52 Days – The Quietist Time of Day

I’ve written before about adapting to the local schedule of the place to which you travel. This can be a challenging aspect of travel. Especially if you are like me and enjoy the quietest time of day by waking up early throughout the week. Although it may make travel slightly more complicated, waking up early has several benefits and prepares one to adapt quickly to the challenges of time change. With that said, it creates several challenges for staying awake while you travel. I’ve always found it better to have a problem staying awake than falling asleep when on the road.

Waking up early has several benefits.

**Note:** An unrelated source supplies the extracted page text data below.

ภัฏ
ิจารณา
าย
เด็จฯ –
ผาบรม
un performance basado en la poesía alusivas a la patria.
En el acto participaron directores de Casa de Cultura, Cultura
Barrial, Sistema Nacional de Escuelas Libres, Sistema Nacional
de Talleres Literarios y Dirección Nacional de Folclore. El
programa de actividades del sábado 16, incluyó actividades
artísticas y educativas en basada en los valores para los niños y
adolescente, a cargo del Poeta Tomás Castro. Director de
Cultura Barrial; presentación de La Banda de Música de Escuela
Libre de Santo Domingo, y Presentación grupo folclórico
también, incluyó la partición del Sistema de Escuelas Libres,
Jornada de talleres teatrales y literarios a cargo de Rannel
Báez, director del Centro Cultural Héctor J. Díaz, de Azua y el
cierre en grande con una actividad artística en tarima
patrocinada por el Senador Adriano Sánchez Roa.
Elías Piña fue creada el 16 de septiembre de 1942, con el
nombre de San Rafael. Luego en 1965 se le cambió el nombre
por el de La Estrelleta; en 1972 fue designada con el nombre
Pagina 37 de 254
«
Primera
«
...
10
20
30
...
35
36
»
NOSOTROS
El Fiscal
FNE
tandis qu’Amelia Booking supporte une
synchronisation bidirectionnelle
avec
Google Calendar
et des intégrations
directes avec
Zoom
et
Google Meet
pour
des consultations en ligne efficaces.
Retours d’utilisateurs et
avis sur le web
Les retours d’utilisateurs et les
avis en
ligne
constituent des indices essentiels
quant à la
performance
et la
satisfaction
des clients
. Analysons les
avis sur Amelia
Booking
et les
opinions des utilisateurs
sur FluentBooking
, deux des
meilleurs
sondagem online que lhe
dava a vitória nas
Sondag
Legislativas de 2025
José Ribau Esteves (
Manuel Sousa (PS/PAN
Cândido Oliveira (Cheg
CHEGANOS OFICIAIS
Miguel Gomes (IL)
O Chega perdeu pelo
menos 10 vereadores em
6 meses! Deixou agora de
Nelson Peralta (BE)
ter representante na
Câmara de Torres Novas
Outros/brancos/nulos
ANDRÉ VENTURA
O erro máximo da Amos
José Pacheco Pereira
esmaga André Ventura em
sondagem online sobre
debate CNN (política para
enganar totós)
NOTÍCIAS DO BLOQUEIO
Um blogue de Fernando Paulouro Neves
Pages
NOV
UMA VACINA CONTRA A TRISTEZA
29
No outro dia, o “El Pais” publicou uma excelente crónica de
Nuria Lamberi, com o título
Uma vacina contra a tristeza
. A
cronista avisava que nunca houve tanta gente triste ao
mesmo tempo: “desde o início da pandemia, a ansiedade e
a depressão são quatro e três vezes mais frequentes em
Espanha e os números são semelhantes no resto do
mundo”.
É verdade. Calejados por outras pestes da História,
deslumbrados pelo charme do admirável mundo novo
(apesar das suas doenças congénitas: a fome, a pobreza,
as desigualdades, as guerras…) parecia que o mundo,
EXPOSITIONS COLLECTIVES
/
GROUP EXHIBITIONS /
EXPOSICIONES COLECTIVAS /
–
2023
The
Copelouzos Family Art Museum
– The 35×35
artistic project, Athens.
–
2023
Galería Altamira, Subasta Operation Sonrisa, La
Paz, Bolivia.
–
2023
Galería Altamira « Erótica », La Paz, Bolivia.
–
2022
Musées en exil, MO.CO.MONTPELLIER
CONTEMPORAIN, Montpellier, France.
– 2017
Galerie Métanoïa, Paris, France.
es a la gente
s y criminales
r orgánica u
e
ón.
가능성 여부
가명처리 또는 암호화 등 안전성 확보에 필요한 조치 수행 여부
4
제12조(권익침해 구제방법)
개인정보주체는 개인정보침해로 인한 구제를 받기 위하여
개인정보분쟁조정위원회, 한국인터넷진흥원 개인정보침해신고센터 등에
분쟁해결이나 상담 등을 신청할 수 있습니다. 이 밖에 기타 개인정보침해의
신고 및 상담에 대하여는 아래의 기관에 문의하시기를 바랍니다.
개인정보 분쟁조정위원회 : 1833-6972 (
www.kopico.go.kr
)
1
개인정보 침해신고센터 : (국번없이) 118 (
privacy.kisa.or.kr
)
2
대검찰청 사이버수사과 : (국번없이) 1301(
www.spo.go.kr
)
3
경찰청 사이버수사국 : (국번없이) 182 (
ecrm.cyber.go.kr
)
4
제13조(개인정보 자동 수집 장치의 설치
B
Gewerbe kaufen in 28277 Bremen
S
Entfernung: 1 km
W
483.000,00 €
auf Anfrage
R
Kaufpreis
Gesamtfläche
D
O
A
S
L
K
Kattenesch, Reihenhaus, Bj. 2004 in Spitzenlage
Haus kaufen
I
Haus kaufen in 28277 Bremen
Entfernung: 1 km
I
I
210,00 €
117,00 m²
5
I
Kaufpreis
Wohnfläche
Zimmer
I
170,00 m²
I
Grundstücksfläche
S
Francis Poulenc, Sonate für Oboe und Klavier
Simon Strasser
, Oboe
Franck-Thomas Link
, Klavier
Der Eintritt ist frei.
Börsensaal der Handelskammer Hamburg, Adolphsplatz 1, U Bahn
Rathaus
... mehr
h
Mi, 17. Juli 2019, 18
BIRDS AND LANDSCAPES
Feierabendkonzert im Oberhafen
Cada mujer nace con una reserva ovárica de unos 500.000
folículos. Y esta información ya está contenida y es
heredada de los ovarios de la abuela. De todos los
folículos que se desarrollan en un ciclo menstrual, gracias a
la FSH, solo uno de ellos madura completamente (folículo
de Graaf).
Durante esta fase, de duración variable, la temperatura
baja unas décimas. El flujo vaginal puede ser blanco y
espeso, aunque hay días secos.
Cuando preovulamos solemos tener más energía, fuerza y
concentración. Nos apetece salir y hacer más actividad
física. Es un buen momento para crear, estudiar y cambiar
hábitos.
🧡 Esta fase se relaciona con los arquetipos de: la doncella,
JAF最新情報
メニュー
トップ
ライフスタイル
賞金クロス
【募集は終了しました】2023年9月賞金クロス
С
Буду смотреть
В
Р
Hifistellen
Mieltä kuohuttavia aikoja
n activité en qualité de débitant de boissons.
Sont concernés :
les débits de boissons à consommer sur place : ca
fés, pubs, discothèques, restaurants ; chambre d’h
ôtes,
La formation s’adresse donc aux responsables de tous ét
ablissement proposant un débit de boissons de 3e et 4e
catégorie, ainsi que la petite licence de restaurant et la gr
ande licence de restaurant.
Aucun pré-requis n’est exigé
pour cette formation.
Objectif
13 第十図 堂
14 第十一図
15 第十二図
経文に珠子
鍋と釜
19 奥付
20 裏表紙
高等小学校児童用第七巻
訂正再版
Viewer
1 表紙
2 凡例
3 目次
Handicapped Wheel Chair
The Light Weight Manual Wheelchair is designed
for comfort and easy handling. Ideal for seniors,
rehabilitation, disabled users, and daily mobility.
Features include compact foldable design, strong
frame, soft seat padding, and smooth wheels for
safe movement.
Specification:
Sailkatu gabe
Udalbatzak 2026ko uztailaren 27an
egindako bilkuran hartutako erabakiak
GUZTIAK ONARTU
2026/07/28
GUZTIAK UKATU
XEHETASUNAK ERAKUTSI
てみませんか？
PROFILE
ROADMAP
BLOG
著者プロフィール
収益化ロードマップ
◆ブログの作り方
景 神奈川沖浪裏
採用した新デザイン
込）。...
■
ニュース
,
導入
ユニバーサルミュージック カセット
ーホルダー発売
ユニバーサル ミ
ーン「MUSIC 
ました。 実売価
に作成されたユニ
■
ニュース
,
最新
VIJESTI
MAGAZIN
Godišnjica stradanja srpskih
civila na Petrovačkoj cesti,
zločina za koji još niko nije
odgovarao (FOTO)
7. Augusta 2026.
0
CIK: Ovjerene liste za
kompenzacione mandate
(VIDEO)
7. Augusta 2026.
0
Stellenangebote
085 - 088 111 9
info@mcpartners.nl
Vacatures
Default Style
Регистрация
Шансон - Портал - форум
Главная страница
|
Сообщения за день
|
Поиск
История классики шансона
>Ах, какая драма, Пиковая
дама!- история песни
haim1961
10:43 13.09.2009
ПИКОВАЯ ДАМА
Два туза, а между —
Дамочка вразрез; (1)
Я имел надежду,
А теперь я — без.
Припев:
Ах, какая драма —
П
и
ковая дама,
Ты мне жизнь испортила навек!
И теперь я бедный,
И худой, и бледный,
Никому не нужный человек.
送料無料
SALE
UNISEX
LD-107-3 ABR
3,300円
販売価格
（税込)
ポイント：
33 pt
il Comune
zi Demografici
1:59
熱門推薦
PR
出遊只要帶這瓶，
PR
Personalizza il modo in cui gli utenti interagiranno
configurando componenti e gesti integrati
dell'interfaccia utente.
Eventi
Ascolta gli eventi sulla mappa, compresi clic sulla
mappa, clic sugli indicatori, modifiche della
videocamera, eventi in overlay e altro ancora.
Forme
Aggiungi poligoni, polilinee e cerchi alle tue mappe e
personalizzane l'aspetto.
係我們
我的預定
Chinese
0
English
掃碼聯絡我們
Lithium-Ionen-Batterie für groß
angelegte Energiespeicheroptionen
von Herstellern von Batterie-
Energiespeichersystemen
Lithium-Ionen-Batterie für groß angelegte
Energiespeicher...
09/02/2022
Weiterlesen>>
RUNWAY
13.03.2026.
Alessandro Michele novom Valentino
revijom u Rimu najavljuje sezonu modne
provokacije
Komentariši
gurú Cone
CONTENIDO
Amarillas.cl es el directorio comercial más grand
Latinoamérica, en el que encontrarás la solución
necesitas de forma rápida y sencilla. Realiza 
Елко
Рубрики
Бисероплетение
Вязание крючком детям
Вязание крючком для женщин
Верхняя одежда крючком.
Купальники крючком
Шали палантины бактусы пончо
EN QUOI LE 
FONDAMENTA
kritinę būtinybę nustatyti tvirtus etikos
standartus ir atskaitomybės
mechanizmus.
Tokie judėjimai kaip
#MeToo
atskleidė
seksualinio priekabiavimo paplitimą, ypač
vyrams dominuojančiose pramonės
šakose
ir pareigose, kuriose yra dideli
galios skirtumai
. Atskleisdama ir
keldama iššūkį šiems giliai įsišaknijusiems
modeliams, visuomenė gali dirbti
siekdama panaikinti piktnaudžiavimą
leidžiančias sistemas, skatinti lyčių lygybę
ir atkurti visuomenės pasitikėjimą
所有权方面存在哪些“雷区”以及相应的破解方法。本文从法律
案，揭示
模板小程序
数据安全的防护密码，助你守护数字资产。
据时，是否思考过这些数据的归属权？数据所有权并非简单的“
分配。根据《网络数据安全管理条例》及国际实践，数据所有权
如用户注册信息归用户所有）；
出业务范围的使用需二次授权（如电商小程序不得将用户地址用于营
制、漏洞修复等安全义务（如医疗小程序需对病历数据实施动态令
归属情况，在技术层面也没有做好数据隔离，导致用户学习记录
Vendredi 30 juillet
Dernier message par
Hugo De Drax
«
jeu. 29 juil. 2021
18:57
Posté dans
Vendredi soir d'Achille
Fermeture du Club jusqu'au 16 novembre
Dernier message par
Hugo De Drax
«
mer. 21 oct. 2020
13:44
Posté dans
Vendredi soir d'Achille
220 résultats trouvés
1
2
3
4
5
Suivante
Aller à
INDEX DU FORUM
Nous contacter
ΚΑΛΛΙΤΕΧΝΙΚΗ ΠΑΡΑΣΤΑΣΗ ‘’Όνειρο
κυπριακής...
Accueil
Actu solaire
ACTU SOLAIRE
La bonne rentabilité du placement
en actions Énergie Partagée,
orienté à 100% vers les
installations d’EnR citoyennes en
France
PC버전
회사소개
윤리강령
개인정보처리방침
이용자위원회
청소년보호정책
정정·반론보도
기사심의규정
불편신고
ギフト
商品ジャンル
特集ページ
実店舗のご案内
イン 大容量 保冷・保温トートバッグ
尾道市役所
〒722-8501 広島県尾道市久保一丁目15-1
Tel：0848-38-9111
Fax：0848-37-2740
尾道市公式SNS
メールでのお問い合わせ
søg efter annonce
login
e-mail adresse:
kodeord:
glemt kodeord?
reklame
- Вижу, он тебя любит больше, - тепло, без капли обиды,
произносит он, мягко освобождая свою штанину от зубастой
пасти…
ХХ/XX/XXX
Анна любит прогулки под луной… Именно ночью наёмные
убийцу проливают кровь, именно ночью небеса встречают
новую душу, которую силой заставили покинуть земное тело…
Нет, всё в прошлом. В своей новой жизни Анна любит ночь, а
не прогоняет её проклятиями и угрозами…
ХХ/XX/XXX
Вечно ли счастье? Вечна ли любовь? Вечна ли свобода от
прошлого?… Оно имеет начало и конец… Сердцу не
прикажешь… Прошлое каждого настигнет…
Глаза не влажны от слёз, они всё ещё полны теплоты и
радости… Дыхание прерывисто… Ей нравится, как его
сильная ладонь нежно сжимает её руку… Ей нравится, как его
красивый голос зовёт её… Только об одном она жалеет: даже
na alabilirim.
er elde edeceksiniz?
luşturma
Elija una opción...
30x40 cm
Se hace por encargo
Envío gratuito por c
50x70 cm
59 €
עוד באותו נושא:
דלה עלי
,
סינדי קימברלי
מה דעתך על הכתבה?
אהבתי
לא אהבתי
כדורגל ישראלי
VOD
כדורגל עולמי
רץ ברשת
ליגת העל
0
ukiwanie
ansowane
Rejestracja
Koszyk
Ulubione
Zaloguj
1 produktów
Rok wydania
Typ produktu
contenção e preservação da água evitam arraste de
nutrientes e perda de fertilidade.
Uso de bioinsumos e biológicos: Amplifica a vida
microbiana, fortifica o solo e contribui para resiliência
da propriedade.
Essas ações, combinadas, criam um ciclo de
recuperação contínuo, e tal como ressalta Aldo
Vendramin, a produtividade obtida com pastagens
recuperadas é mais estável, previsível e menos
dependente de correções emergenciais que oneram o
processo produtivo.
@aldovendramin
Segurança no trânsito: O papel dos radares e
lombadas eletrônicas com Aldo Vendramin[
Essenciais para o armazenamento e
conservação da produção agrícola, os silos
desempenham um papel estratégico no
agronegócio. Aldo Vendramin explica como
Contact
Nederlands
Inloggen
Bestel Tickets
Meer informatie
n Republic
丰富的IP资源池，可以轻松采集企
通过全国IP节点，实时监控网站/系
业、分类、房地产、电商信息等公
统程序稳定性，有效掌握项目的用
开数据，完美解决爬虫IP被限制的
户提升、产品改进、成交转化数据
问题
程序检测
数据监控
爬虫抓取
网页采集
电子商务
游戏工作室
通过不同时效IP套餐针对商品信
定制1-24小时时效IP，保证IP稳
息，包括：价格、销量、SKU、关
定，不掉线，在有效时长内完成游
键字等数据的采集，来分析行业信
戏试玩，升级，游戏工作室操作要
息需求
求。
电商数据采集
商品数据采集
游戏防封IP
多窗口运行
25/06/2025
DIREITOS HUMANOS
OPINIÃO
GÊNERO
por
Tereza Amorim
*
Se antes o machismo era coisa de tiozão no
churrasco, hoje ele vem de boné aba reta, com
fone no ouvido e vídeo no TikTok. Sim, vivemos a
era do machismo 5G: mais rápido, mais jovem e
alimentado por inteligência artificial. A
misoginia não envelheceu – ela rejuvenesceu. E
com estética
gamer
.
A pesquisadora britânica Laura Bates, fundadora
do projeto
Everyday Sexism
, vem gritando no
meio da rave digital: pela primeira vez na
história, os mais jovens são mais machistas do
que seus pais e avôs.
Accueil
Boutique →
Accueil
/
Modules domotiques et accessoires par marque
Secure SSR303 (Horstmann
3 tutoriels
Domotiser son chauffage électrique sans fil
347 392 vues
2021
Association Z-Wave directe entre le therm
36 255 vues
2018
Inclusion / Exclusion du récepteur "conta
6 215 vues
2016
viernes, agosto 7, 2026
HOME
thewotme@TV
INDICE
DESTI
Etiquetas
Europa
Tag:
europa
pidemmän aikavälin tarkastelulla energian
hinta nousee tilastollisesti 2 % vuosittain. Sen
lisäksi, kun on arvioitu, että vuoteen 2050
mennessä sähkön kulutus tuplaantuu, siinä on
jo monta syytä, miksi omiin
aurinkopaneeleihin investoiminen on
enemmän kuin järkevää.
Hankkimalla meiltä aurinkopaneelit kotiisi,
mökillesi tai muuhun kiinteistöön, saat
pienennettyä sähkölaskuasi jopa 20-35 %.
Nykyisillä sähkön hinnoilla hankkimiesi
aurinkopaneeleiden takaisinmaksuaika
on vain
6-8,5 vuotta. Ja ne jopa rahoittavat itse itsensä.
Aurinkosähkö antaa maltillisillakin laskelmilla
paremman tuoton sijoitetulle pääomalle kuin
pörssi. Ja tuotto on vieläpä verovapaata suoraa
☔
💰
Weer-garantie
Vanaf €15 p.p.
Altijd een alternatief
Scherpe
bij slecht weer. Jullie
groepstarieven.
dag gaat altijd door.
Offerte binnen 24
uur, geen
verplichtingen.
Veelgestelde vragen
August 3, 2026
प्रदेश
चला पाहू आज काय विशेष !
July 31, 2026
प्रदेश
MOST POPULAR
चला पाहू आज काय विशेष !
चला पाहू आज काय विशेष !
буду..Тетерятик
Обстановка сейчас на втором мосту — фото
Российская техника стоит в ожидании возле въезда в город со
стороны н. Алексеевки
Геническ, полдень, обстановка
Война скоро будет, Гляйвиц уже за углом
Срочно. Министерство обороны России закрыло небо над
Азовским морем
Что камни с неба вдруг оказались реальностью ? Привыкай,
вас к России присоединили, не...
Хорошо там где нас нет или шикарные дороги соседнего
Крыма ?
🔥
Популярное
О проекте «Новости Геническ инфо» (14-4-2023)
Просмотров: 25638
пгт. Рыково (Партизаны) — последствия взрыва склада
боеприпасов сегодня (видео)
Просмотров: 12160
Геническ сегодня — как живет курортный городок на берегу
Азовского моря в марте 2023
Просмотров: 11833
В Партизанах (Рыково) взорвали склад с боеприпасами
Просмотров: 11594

Here are a few examples:

  1. Increased productivity: Waking up early allows you to start your day with a clear mind and have more time to complete tasks before the distractions of the day begin.
  2. Improved mood: The morning light helps regulate the production of melatonin and serotonin, which can improve mood and reduce the risk of depression.
  3. Better physical health: Morning exercise can help improve cardiovascular health and boost metabolism for the day.
  4. More time for personal activities: Waking up early allows for more time for personal activities such as reading, meditating, or pursuing hobbies before the demands of the day take over.
  5. Increased focus: The brain is typically more alert and focused in the morning, which can lead to better concentration and decision-making throughout the day.
  6. Better sleep: Going to bed earlier and waking up earlier can help regulate the body’s natural sleep-wake cycle, making it easier to fall asleep and wake up the next morning.

Phrase of the day: “おやすみなさい” (oyasuminasai). This phrase is commonly used before bedtime to wish someone a peaceful and restful sleep. It can be translated literally to “please have a good sleep”. Another similar phrase is “おやすみ” (oyasumi) which is a shortened version of “おやすみなさい” and also means “good night”.